The higher education grants scheme operates under the Local Authorities (Higher Education Grants) Acts 1968 to 1992. These Acts define mature students to mean persons "of not less than 23 years of age, or such other age as may stand specified for the time being in regulations made by the Minister with the consent of the Minister for Finance, who have secured places in approved institutions and have reached that age on the first day of January, or such other date as may be prescribed from time to time by the Minister with the consent of the Minister for Finance, in the year of entry to such institutions".

Mature students are categorised as either independent mature students or mature students dependent on parents. An independent mature student is defined to mean a mature student who was not ordinarily resident at home with his or her parents from the October preceding their entry to an approved course. Independent mature students are assessed without reference to either their parents' income or address.

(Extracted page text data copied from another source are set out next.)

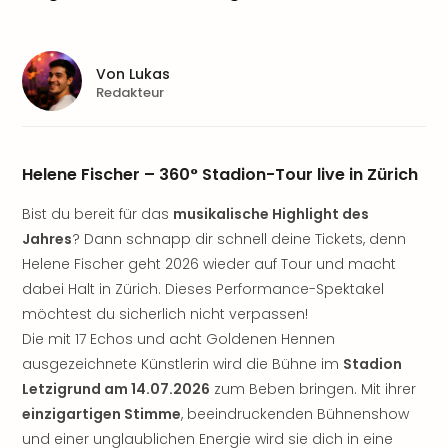
Sere
Park
Allw
Müns
Von
Lukas
Zoo
Redakteur
Leip
Safa
Beek
Helene Fischer – 360° Stadion-Tour live in Zürich
Ber
ZOO
Bist du bereit für das
musikalische Highlight des
Erle
Jahres
? Dann schnapp dir schnell deine Tickets, denn
Gels
Helene Fischer geht 2026 wieder auf Tour und macht
Welt
dabei Halt in Zürich. Dieses Performance-Spektakel
Wal
Nau
möchtest du sicherlich nicht verpassen!
Aqu
Die mit 17 Echos und acht Goldenen Hennen
Zool
ausgezeichnete Künstlerin wird die Bühne im
Stadion
Gar
Letzigrund am 14.07.2026
zum Beben bringen. Mit ihrer
Berli
einzigartigen Stimme
, beeindruckenden Bühnenshow
alle
und einer unglaublichen Energie wird sie dich in eine
Ang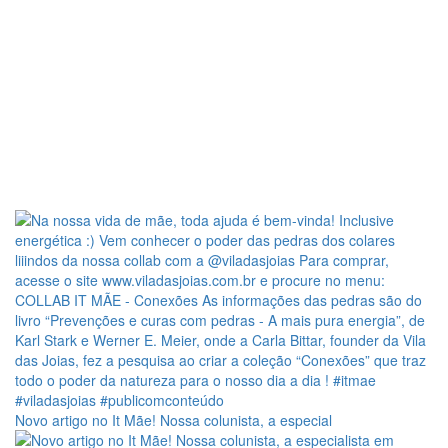
Novo artigo no It Mãe! Nossa colunista, a especial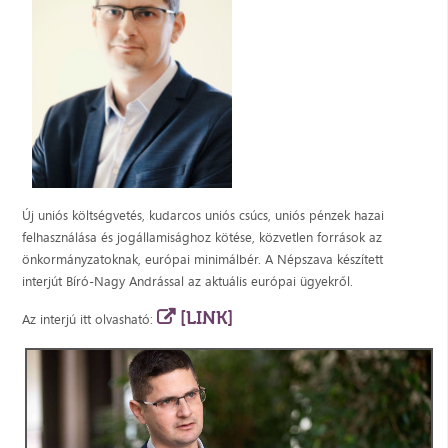
Új uniós költségvetés, kudarcos uniós csúcs, uniós pénzek hazai
felhasználása és jogállamisághoz kötése, közvetlen források az
önkormányzatoknak, európai minimálbér. A Népszava készített
interjút Bíró-Nagy Andrással az aktuális európai ügyekről.
[LINK]
Az interjú itt olvasható: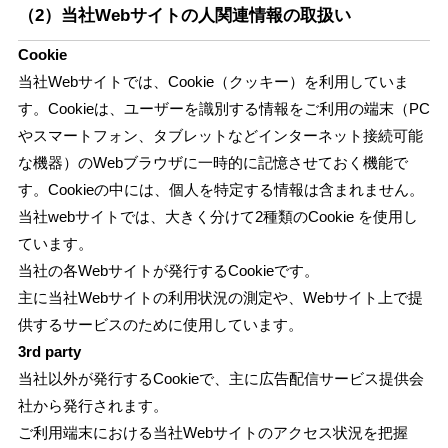
（2）当社Webサイトの人関連情報の取扱い
Cookie
当社Webサイトでは、Cookie（クッキー）を利用していま
す。Cookieは、ユーザーを識別する情報をご利用の端末（PC
やスマートフォン、タブレットなどインターネット接続可能
な機器）のWebブラウザに一時的に記憶させておく機能で
す。Cookieの中には、個人を特定する情報は含まれません。
当社webサイトでは、大きく分けて2種類のCookie を使用し
ています。
当社の各Webサイトが発行するCookieです。
主に当社Webサイトの利用状況の測定や、Webサイト上で提
供するサービスのために使用しています。
3rd party
当社以外が発行するCookieで、主に広告配信サービス提供会
社から発行されます。
ご利用端末における当社Webサイトのアクセス状況を把握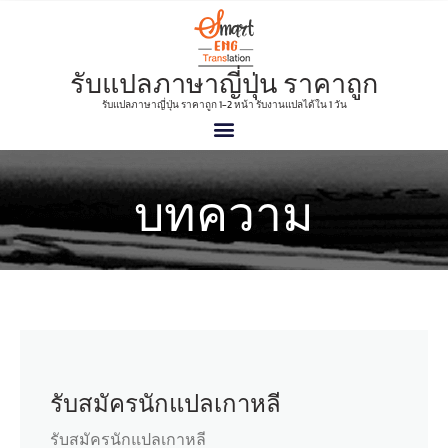
รับแปลภาษาญี่ปุ่น ราคาถูก
รับแปลภาษาญี่ปุ่น ราคาถูก 1-2 หน้า รับงานแปลได้ใน 1 วัน
บทความ
รับสมัครนักแปลเกาหลี
รับสมัครนักแปลเกาหลี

When assessing the means of students other than independent mature students, the means test provision of the scheme specifies that the students' means and those of their parents or guardians must be below a prescribed limit. This provision requires that parental income be taken into account irrespective of the individual circumstances in any case where the student is not an independent mature student.

Generally speaking, candidates continue to be assessed under the terms and conditions of the scheme appropriate to their year of entry. Accordingly, candidates who were not classified as independent mature students at the time of entry to an approved course may not generally be assessed as such for the duration of their courses.

There is, however, provision under the terms of the schemes for candidates who are re-entering as mature students, following a break in study of at least one year, to pursue or complete an approved course for the first time. Such candidates may be assessed under the terms of the scheme appropriate to the year in which they re-enter. Under this provision, candidates who were not independent mature students at the time of entry to an approved course may be re-classified as independent mature students for the purpose of completing a course or commencing a subsequent course, for example, a postgraduate course.

Unless students meet the prescribed age requirement at the time of entry or re-entry to an approved course, they may not be assessed as an independent mature student under the terms of the scheme. I understand that the candidate to whom the Deputy refers entered an approved course for the purposes of the higher education grant scheme for the first time in the 2002-03 academic year when he entered year three of an undergraduate degree in manufacturing engineering at the University of Limerick. He was accordingly, assessed with reference to the terms and conditions of the 2002 higher education grant scheme. I understand that he completed his degree course in the 2003-04 academic year and that in the current academic year 2004-05 he commenced a postgraduate course, the graduate diploma in education (technology), without having a break in studies. As he was not 23 years of age on 1 January of the year of entry to an approved course, he is ineligible to be assessed as a mature independent student.

The Deputy will appreciate that the terms of the schemes are of general application and it is not open to me to make exceptions in individual cases. It is not proposed, in the foreseeable future, to change the current position in regard to the assessment of mature students.